The tests are broken up into categories. They all
MiniTest::Unit::TestCase. All adapters/caches/services use
null implementations. This makes it impossible to touch the outside
world. Interaction with these services should not generally
happen in unit tests–but if they do it doesn’t matter. Next come
integration tests. These tests use fake implementations. IE the
repository uses an in memory implementation. This way I can test data
flowing through the entire system without slowing down the tests. Next
acceptance tests. Acceptance tests use fake implementations as well,
but they go through the delivery mechanism. In practice it works out
AcceptanceTestCase- through the delivery mechanism using fake implementations
IntegrationTestCase- test multiple objects using fake implementations
MiniTest::Unit::TestCase- test a single class in isolate without talking to the outside world
The “fake” implementations are switched in CI mode. So the in memory adapter would be replaces with a redis implementation. The cache would talk to memcached etc.
The various adapters are tested in isolation. IE, I can test the repository is writing to postgresql correctly.
Here are some rake tasks:
rake- run all tests using fake adapters
ADAPTER=pg rake test- run all tests with integration and acceptance tests talking to postgres.
CACHE=memcache rake test- run all tests with integration and acceptance tests talking to memcache.
CI=true rake test- run all tests with integration and acceptance tests talking to memcache/postres.
rake test:acceptance- run all acceptance tests
rake test:integration- run all integration tests (usually use case tests)
rake test:repo- run tests for repo queries and things like that
rake test:entities- run tests for all the entities
rake test:forms- run tests for all the forms
rake test:smoke- run a small set of super important tests
I run use this for ci:
CI=true rake test:smoke test:ci.
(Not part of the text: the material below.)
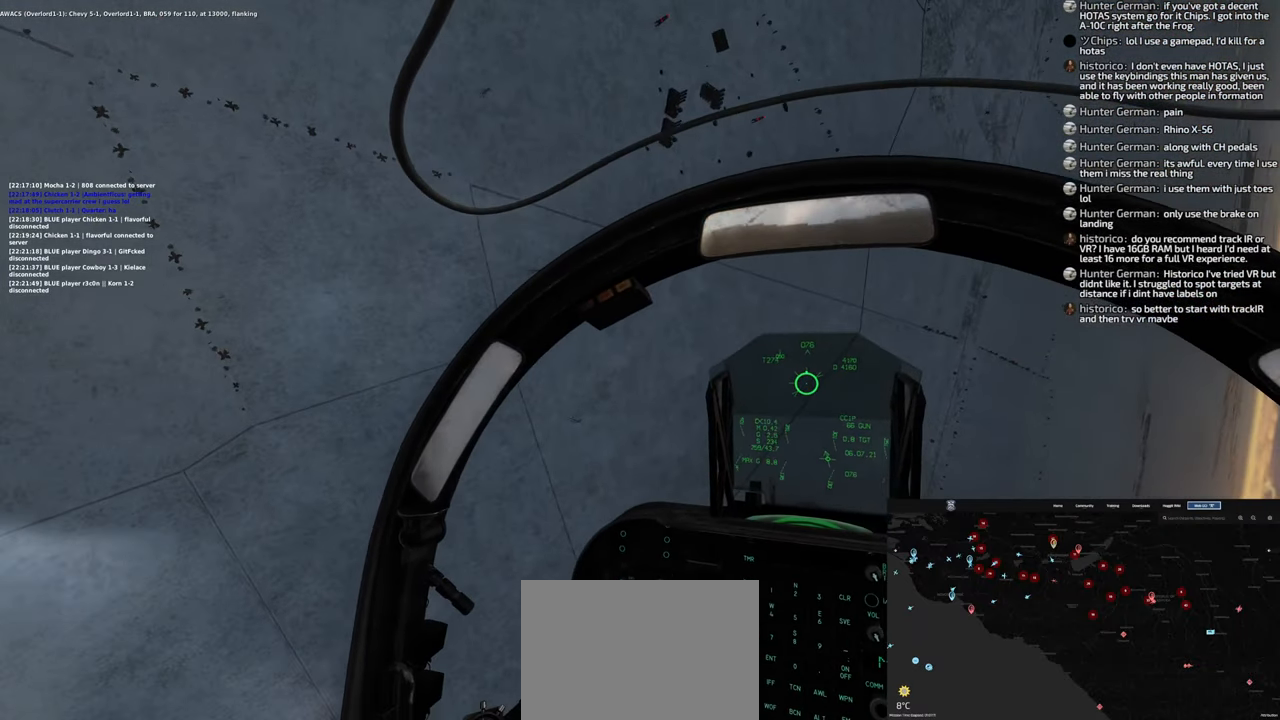
{"buttons": [], "left_stick": "down-left", "right_stick": "center", "events": []}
This runs
the most important smoke tests using real implementations. If
everything’s passing then run the entire suite against real
implementations. Note, travis will set the
CI environment variable
This setup is perfect. Following boundary principles keeps the test suite insanely fast. Also there is no bullshit framework to load so even loading ruby is fast. Then through a combination of unit tests and end-to-end integration tests I have more confidence in my applications then I ever did before. This takes almost all the fear out of continuous delivery.
One final note about testing. I want to share some information about code paths. It is important that the application only has a single code path. The implementation is an object and not checking a setting then behaving in two different ways. Rails conventions fail absolutely in this case. Rails disabled caching in the test environment by default. This causes all controller and view related code to act in two different ways (if caching is enabled to this, otherwise do this). This is horrible practice. The active support cache implementation contains a null and in memory implementation. Instead of switching caching to off, set the cache to a null implementation. This is also horrible practice because the code that runs in test is not the code that runs in production. The entire point of tests is to ensure code performs correctly in production. You must make the correct decisions to make this goal. I cannot tell you how many random bugs I found in Radium related to caching with memcache and marshaling objects. I could have only found these bugs by running the tests using a real cache. So please, customize behavior through objects and not through settings. This will make the code better and give you more confidence its in true behavior.